Provided material
⁂

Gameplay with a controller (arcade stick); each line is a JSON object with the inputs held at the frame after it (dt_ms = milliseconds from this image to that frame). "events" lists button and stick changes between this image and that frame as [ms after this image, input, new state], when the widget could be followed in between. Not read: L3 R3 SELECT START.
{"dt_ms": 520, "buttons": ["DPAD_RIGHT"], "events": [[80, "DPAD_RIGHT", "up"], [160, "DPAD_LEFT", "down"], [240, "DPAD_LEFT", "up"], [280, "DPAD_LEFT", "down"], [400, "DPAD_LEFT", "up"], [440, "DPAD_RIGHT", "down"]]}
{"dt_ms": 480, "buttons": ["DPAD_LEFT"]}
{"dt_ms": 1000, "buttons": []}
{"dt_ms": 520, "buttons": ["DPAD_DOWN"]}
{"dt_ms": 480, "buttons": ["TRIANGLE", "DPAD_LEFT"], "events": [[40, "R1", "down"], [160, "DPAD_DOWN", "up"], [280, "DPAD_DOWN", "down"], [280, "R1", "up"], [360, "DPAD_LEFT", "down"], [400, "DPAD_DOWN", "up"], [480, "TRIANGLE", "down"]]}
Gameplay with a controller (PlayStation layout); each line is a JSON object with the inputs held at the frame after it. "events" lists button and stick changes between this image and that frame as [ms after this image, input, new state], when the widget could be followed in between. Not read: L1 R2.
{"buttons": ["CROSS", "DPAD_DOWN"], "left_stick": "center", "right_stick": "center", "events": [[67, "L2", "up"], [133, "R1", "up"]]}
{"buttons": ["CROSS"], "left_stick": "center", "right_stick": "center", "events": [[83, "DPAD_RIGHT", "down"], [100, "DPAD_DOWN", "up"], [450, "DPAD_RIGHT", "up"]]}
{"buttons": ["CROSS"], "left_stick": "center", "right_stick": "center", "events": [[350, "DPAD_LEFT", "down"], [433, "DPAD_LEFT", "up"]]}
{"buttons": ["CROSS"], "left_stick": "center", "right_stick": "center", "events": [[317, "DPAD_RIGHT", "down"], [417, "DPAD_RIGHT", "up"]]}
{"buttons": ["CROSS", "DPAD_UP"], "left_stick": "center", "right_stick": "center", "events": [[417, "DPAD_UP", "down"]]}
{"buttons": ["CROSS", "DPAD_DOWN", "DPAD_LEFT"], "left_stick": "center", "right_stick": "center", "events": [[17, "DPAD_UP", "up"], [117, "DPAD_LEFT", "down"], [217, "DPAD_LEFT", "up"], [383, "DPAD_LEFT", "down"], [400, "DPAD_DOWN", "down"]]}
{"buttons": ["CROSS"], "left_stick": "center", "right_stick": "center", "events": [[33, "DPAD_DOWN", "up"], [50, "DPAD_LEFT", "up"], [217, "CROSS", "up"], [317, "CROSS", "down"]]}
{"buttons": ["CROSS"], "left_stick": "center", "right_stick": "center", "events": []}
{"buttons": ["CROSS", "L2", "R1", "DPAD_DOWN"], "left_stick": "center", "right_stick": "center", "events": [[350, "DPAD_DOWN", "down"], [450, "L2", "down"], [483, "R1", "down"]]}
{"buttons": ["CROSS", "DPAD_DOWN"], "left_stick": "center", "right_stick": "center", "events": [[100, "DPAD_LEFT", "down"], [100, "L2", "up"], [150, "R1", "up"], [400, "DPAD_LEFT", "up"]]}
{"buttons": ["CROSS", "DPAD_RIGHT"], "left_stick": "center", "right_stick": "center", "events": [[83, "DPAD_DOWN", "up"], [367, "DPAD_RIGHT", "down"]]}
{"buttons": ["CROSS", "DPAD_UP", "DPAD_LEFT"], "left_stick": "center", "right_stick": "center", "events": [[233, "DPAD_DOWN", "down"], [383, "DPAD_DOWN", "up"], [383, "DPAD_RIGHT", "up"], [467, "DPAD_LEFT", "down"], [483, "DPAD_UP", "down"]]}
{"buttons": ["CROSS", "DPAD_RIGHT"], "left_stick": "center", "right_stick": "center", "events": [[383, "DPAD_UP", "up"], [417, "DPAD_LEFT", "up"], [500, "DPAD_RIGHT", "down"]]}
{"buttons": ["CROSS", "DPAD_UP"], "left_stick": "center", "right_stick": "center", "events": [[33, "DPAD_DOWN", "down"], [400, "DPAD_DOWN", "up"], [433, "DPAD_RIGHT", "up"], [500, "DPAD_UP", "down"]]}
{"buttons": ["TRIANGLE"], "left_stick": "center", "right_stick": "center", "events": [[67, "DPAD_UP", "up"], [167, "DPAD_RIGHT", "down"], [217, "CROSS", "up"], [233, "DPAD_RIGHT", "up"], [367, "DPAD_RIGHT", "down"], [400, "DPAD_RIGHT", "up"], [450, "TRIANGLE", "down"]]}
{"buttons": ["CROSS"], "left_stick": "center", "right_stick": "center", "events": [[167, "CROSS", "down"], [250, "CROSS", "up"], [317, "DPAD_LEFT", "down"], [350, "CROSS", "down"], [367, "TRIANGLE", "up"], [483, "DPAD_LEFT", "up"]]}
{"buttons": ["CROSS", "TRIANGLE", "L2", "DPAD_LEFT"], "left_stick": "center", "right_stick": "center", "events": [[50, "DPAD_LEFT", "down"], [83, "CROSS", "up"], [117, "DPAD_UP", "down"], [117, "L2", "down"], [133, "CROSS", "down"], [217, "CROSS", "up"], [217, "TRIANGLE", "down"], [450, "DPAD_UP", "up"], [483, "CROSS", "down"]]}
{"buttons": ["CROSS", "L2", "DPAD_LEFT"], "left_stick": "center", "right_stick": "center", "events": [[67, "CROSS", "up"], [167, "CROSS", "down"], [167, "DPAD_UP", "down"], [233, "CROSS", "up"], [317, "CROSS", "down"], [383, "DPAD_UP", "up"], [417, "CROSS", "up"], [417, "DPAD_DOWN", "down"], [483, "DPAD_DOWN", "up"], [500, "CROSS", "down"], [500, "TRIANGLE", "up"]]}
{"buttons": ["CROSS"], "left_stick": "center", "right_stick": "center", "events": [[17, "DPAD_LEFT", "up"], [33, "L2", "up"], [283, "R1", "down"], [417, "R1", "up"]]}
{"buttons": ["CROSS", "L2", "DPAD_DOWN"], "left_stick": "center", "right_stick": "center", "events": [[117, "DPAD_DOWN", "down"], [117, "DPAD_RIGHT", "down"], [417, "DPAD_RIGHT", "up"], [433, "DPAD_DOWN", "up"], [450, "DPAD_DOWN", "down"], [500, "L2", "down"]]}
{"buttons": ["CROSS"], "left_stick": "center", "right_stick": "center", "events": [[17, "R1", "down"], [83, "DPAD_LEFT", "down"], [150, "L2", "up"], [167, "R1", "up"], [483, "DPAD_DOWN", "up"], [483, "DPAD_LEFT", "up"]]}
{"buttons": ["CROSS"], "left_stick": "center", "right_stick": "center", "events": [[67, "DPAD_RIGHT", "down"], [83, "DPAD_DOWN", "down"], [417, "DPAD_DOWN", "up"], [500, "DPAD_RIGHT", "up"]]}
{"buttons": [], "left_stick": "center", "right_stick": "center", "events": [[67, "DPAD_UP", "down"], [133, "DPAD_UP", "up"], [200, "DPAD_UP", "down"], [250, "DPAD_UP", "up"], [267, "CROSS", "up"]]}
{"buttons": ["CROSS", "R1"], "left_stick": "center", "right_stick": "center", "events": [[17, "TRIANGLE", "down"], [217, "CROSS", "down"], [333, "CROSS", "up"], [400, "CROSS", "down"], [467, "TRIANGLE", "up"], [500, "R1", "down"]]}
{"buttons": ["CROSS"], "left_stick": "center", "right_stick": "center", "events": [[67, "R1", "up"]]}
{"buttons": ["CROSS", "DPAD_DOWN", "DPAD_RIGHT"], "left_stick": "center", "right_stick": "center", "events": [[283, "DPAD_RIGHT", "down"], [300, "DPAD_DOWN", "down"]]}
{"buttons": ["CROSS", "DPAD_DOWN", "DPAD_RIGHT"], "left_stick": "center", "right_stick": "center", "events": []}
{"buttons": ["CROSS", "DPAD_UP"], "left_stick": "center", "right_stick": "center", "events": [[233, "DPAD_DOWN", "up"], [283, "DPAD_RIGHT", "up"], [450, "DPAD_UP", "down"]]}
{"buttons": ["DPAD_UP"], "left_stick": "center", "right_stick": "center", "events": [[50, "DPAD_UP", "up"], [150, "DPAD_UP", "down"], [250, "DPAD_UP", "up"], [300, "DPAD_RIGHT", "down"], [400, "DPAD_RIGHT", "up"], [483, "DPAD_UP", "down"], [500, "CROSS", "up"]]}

⁂

What to produce
Go through the listing above and return each line where the word "this" occurs.

Response area
Gameplay with a controller (arcade stick); each line is a JSON object with the inputs held at the frame after it (dt_ms = milliseconds from this image to that frame). "events" lists button and stick changes between this image and that frame as [ms after this image, input, new state], when the widget could be followed in between. Not read: L3 R3 SELECT START.
Gameplay with a controller (PlayStation layout); each line is a JSON object with the inputs held at the frame after it. "events" lists button and stick changes between this image and that frame as [ms after this image, input, new state], when the widget could be followed in between. Not read: L1 R2.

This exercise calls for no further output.